Closed staszekdh closed 9 months ago
@Argusmocny Example sequences to reproduce the problem:
>1
MANRDCNADWKISKARRSYKVGYASTRHEDRSTGMTRYYSQYPSLHLKGNWLEEAGFTTGQAVNITVERGQLIIRLVENS
>2
MGAQLYPIREERGSVEVIPYVRLRGRWLDKLGFDVGSRLKIDAEHGRITLTVIERPVPAPVKIPRKLQRLAREAARASASTDGGKA
>3
MTRPEFVPPKRKPYARPAPTCKVGAQHYPAREEYGSEEVIPYVRLRGRWLDKLGFDVGARLKIETRPGCITLTVVERPVVVPKKIPRKLQRTAG
>4
MLTPWEDEPDDARPKRKPYARPARSYRVGALTYPDREECGPTEIVPYLKLRGRWLDKLGFDVGARLKVEATHGSITLTVVERPVPVVKKIPRKLQRRTG
>5
MTDMHSIAQPFEAEVSPANNRQLTVSYASRYPDYSRIPAITLKGQWLEAAGFTTGTAVDVKVMEGCIVLTAQPLAVEESELMQSLRQVCKLSARKQKQVQAFIGVIAGKQKVA
If --asdir
is used, the resulting 5 files are 3.4M. If --asdir
is not used, the resulting single file is only 1.1M.

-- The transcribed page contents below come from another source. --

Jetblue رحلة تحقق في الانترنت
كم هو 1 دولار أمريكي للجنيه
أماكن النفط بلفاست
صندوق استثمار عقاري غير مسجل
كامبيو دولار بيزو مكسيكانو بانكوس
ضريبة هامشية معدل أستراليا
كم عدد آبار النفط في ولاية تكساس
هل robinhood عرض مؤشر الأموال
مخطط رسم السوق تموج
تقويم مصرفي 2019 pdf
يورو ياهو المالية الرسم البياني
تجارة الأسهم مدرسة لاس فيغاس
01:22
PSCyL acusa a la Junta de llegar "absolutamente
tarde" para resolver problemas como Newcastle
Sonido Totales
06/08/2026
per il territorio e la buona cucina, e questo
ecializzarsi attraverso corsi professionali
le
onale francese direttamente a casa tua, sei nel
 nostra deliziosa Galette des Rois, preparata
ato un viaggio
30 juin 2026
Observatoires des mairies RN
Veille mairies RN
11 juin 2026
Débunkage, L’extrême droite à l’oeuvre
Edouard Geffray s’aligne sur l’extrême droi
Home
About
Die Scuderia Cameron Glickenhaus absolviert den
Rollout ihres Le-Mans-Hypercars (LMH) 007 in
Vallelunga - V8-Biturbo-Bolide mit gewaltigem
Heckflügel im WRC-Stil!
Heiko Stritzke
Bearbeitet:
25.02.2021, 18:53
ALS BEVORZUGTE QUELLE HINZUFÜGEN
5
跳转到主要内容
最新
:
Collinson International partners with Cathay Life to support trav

There is a bug in embedders.py
code, leading to saving unessesry data in single file mode (without --asdir
flag) This will be fixed in upcoming update.
A database for 10k sequences calculated with
--asdir
consists of very large files (~20MB each) and the database is 189GB in total. If you build a database without `--asdir', the resulting concatenated embedding file is only 3GB.